I watched that show The New Girl last night. Usually I have a rule about brand new TV shows. Which is: I don’t watch them. There are so many, and you never know which are going to last anyway. So I wait until other people have watched, judged, and told me I’m missing out. Then I jump on the bandwagon.
But last night it was late and I needed a 30 minute comedy. And I gotta tell you, I liked it. First of all, Zooey Deschanel’s character could totally be my BFF. She’s all dorky and silly and sings a lot and says nerdy things. She seemed like a made-for-television (translation: more cute, less dorky) version of me.
This post is not about Zooey, though. It’s about those three roomates. Male roomates. Who are quickly turning out to be her new BFFs.
I loved another show, once, that was also about a girl and her male best friends. My Boys. May it rest in peace.
In both shows, the guy-girl friendship looks both easy and totally desirable. According to TV, which is of course where I learn most of life’s most valuable lessons, guy friends will:
- Call you out when you are being crazy
- Always help you land the guy
- Be sweet when they need to be, but not overly so
- Play poker with you
- Eschew drama. No fights and cat clawing. This is not Real Housewives.
Both shows make a strong case for the female-male friendship. Like I said, they’re televised versions of reality, which means those relationships are glossier, funnier and all around more perfect. But they do remind me of my college days, when I would spend hours at Matt’s apartment, long after he’d gone to sleep, watching Elimidate with his roommates. That was the life.
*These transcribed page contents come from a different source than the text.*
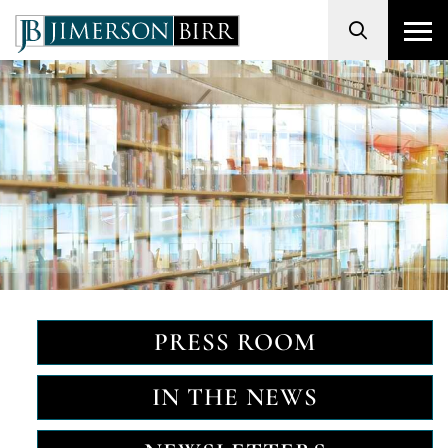
Search
PRESS ROOM
IN THE NEWS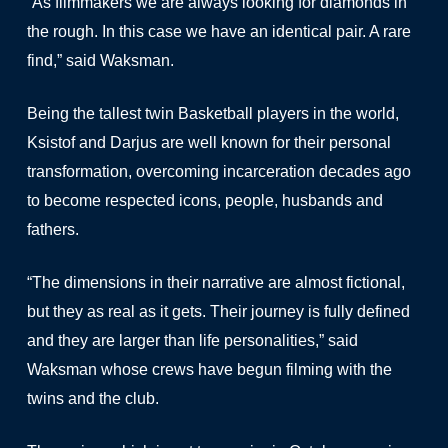
“As filmmakers we are always looking for diamonds in
the rough. In this case we have an identical pair. A rare
find,” said Waksman.
Being the tallest twin Basketball players in the world,
Ksistof and Darjus are well known for their personal
transformation, overcoming incarceration decades ago
to become respected icons, people, husbands and
fathers.
“The dimensions in their narrative are almost fictional,
but they as real as it gets. Their journey is fully defined
and they are larger than life personalities,” said
Waksman whose crews have begun filming with the
twins and the club.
These days, now that I think about it, I don’t really have many guy friends. In Chicago, I know plenty of men, but they are largely husbands or boyfriends of my friends, or buddies of Matt’s. I’m not sure how I would land that male PBFF even if I wanted to. Which, now that I think about it, kind of makes me sad.
I’ve written a lot about whether men and women can be friends. But today I’m deciding that sure, let’s say they can. Do those relationships really come with all the comfort of these TV BFFships? And, seriously, how do a man and woman even develop that sort of close relationship without there being any weirdness? Between themselves, their significant others, potential dates, and on and on? Thoughts?